Chamber's economic summit provides insight into partnerships for future workers


The good news is that the employment rate in East Multnomah County is rebounding after years of decline. The bad news is that area employers are having difficulty finding trained workers to replace the baby boomers who are retiring.

So how can industry, local governments and schools support each other to create a “Thriving Workforce, Thriving Economy and Thriving Communities”?

That was the question city leaders, business owners and local education administrators were addressing Thursday, Oct. 2, when the Gresham Area Chamber of Commerce and Visitors Center hosted their 15th annual Economic Summit.

Over breakfast at Persimmon Country Club, attendees got a glimpse into the collaborations being formed to bolster East County’s lagging high school graduation rates and support businesses in need of trained workers.

John Horvick, vice president and director of research with the Portland-based research firm Davis, Hibbitts and Midghall Inc., presented findings from a survey the company conducted in early September.

More than 600 people in Washington, Multnomah, Clackamas and Marion counties were asked to prioritize what they felt were important economic issues, both statewide and within their communities.

The company then narrowed the findings to reflect exactly where East County landed when it came to important issues such as education and family-wage employment.

Statistics showed that East Multnomah County residents earn less annually than folks west of 82nd Avenue (22 percent) and the percentage of those holding bachelor’s degrees or higher was significantly lower as well (19.1 percent in East County versus 35 percent for the rest of Multnomah County).

Debra Derr, president of Mt. Hood Community College, opened a panel discussion by explaining how the college is working to help students achieve a post-secondary education.

Derr said MHCC is partnering with local school districts to build a culture where college is an option for students by introducing them to college-level courses while they’re still in high school.

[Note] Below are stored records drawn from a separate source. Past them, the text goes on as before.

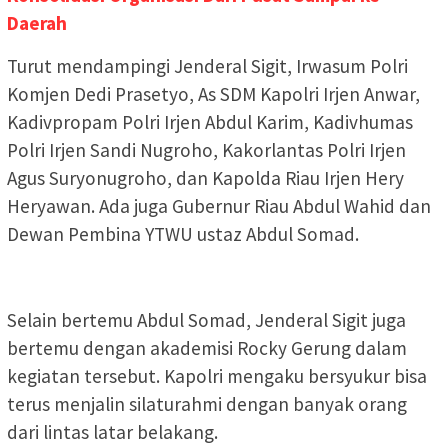
Daerah
Turut mendampingi Jenderal Sigit, Irwasum Polri
Komjen Dedi Prasetyo, As SDM Kapolri Irjen Anwar,
Kadivpropam Polri Irjen Abdul Karim, Kadivhumas
Polri Irjen Sandi Nugroho, Kakorlantas Polri Irjen
Agus Suryonugroho, dan Kapolda Riau Irjen Hery
Heryawan. Ada juga Gubernur Riau Abdul Wahid dan
Dewan Pembina YTWU ustaz Abdul Somad.
Selain bertemu Abdul Somad, Jenderal Sigit juga
bertemu dengan akademisi Rocky Gerung dalam
kegiatan tersebut. Kapolri mengaku bersyukur bisa
terus menjalin silaturahmi dengan banyak orang
dari lintas latar belakang.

“We are finding their chances of going on to college are better and they do better if they have that option,” Derr said. “We need to do more to make sure students can get those dual credits.”

Derr went on to say that MHCC is also listening to area employers to determine how the college can prepare students to be job and career ready for the future.

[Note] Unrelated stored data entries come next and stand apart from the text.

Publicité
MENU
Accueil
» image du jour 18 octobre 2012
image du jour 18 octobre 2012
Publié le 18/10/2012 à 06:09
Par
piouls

“We are taking that information to revamp our curriculum so our training and classes meet their skill needs,” she said.

Sam Breyer, superintendent of the Centennial School District, agreed with Derr, citing the success of partnerships with local businesses and the college that have created vocational training classes at the Center for Advanced Learning.

“We’re seeing a lot of students coming out of those programs and going directly into the workforce,” Breyer said.

But education is a community affair, said Mark Lewis, STEM director for the state of Oregon, and shouldn’t be laid solely at the feet of those with teaching certifications. When industry opens its doors to job shadow and internship opportunities for students, that alliance builds a foundation for tomorrow’s workforce.

“We have to be adaptable to the changing workforce,” Lewis said. ‘We need to concentrate on skills, not content.”